Show director Kenny Ortega and production manager John “Bugzee” Hougdahl warned AEG executives of Jackson’s deterioration during a series of e-mails in Jackson’s last two weeks, including indications he was unable to do some of his trademark dances or remember lyrics to songs he had sung for decades.

His makeup artist and a choreographer testified about Jackson’s paranoia, his talking to himself and hearing voices, and his severe weight loss.

Associate show producer Alif Sankey testified that she “had a very strong feeling that Michael was dying” after a rehearsal 11 days before his death.

“I was screaming into the phone at that point,” Sankey testified. “I said he needs to be put in the hospital now.”

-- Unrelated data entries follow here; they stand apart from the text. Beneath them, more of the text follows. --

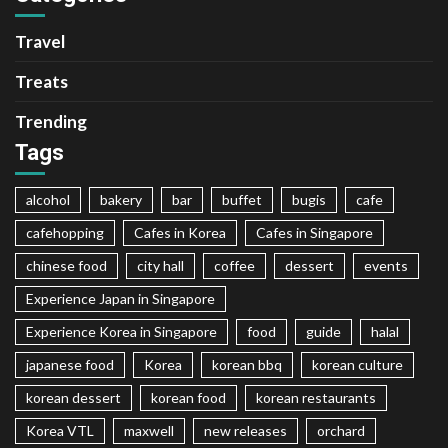
Travel
Treats
Trending
Tags
alcohol
bakery
bar
buffet
bugis
cafe
cafehopping
Cafes in Korea
Cafes in Singapore
chinese food
city hall
coffee
dessert
events
Experience Japan in Singapore
Experience Korea in Singapore
food
guide
halal
japanese food
Korea
korean bbq
korean culture
korean dessert
korean food
korean restaurants
Korea VTL
maxwell
new releases
orchard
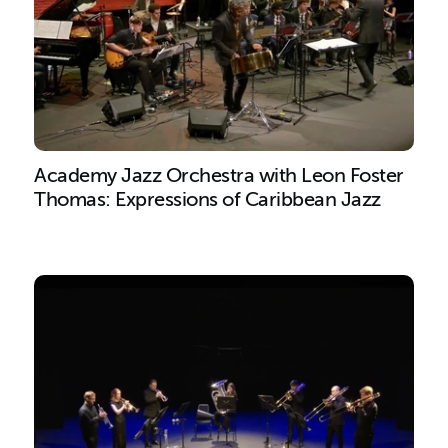
Academy Jazz Orchestra with Leon Foster
Thomas: Expressions of Caribbean Jazz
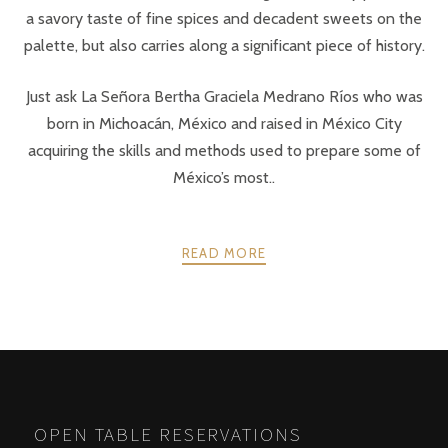
a savory taste of fine spices and decadent sweets on the
palette, but also carries along a significant piece of history.
Just ask La Señora Bertha Graciela Medrano Ríos who was
born in Michoacán, México and raised in México City
acquiring the skills and methods used to prepare some of
México’s most..
READ MORE
POSTS
PREV
NEXT
NAVIGATION
OPEN TABLE RESERVATIONS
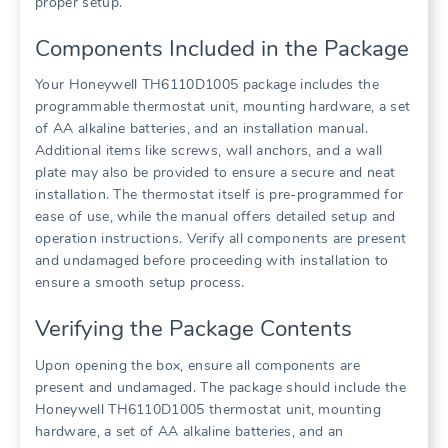
proper setup.
Components Included in the Package
Your Honeywell TH6110D1005 package includes the
programmable thermostat unit, mounting hardware, a set
of AA alkaline batteries, and an installation manual.
Additional items like screws, wall anchors, and a wall
plate may also be provided to ensure a secure and neat
installation. The thermostat itself is pre-programmed for
ease of use, while the manual offers detailed setup and
operation instructions. Verify all components are present
and undamaged before proceeding with installation to
ensure a smooth setup process.
Verifying the Package Contents
Upon opening the box, ensure all components are
present and undamaged. The package should include the
Honeywell TH6110D1005 thermostat unit, mounting
hardware, a set of AA alkaline batteries, and an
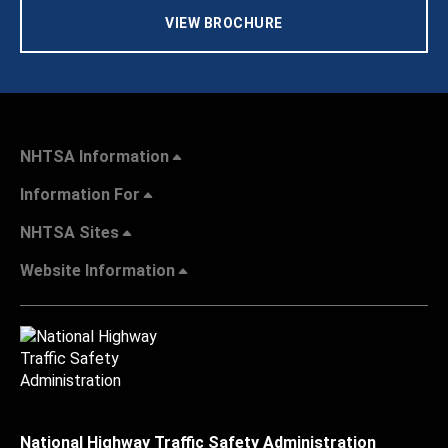
VIEW BROCHURE
NHTSA Information
Information For
NHTSA Sites
Website Information
National Highway Traffic Safety Administration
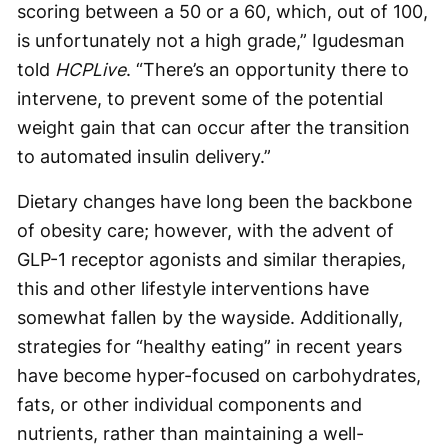
scoring between a 50 or a 60, which, out of 100,
is unfortunately not a high grade,” Igudesman
told
HCPLive
. “There’s an opportunity there to
intervene, to prevent some of the potential
weight gain that can occur after the transition
to automated insulin delivery.”
Dietary changes have long been the backbone
of obesity care; however, with the advent of
GLP-1 receptor agonists and similar therapies,
this and other lifestyle interventions have
somewhat fallen by the wayside. Additionally,
strategies for “healthy eating” in recent years
have become hyper-focused on carbohydrates,
fats, or other individual components and
nutrients, rather than maintaining a well-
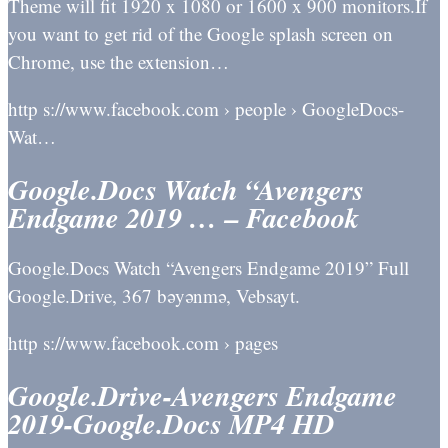
Theme will fit 1920 x 1080 or 1600 x 900 monitors.If
you want to get rid of the Google splash screen on
Chrome, use the extension…
http s://www.facebook.com › people › GoogleDocs-
Wat…
Google.Docs Watch “Avengers
Endgame 2019 … – Facebook
Google.Docs Watch “Avengers Endgame 2019” Full
Google.Drive, 367 bəyənmə, Vebsayt.
http s://www.facebook.com › pages
Google.Drive-Avengers Endgame
2019-Google.Docs MP4 HD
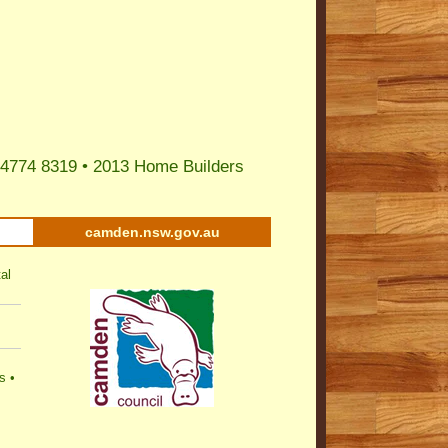
 4774 8319 •
2013 Home Builders
camden.nsw.gov.au
al
s
•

An expert testified last week that Jackson’s downward slide toward death could be explained by the insidious effects of chronic infusions of propofol. The nightly treatments probably interrupted Jackson’s sleep cycle, robbing him of REM — rapid eye movement — sleep, which is vital to keeping the brain and body functioning.

“The symptoms that Mr. Jackson was exhibiting were consistent with what someone might expect to see of someone suffering from total sleep deprivation over a chronic period,” said Dr. Charles Czeisler, a Harvard Medical School sleep expert.

The trial is in its ninth week and is expected to last until August.